De Vries begon 46 jaar geleden Astamangala, de enige Nederlandse galerie gespecialiseerd in oude kunst- en gebruiksvoorwerpen uit Tibet, Nepal en India, sinds 2013 gevestigd aan de Keizersgracht in Amsterdam. Verzamelaars en musea van over de hele wereld kochten bij hem rituele dansschorten, eeuwenoude boeddhabeelden en antieke meubels en tapijten.
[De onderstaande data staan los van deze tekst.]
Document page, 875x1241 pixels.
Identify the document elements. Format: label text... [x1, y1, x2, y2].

Eind juni reisde de altijd grijnzende De Vries in zijn eentje naar het familiehuis in de Dordogne. Omdat zijn dagelijkse telefoontje uitbleef, maakte zijn vrouw Elizabet zich ongerust. De Franse buurman die op haar verzoek poolshoogte ging nemen vond De Vries; hij bleek overleden aan hartfalen, 73 jaar jong.
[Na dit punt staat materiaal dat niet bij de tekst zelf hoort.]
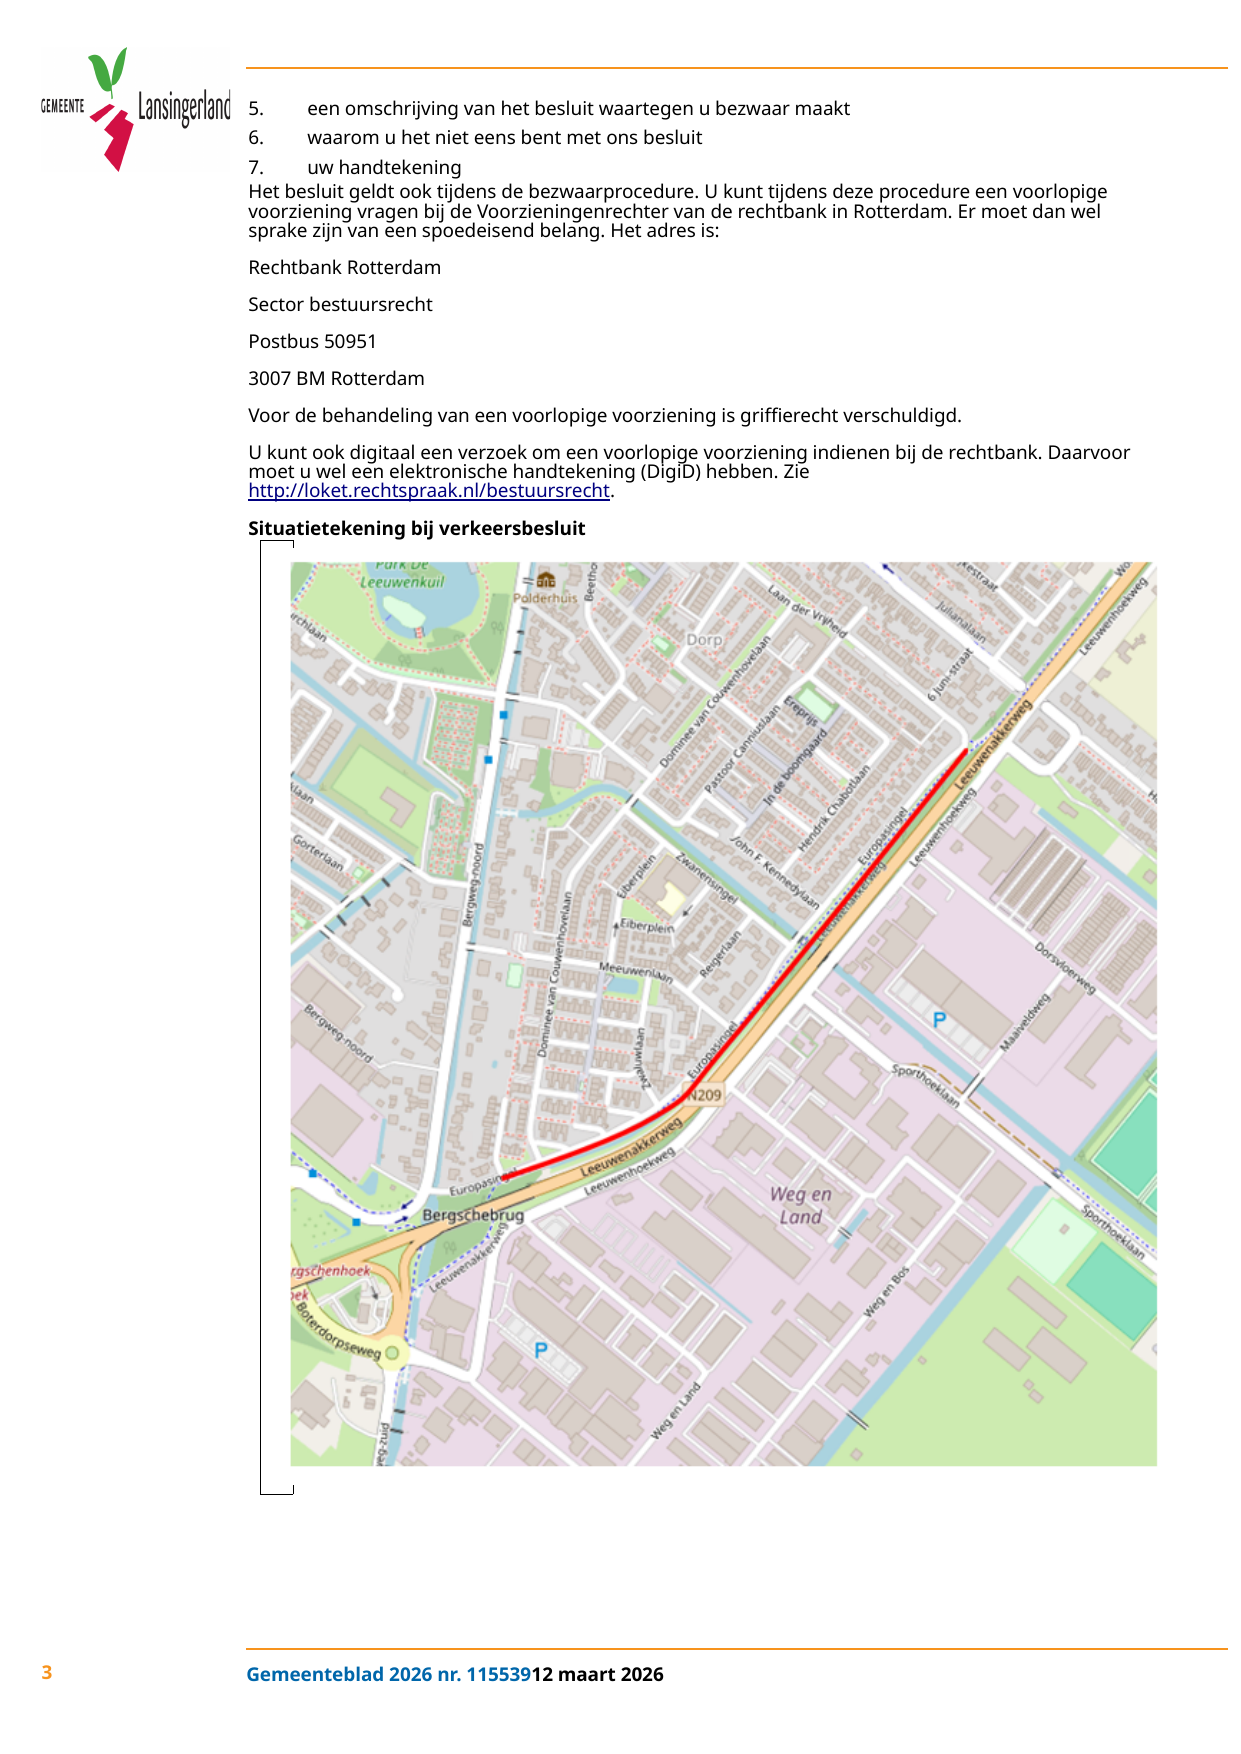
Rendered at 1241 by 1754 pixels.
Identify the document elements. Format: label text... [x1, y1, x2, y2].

Hij had lak aan de boeddhistische levensregel dat je lichaam een tempel is
De Vries, longcovidpatiënt, leefde al in reservetijd. Na een zware longontsteking lag hij anderhalf jaar geleden een tijd in coma in het ziekenhuis. Toen hij tegen de verwachting in opknapte, zei hij God bij het ontwaken op zijn blote knieën te danken voor weer een nieuwe dag, vertelt Isabel, de oudste van zijn twee dochters.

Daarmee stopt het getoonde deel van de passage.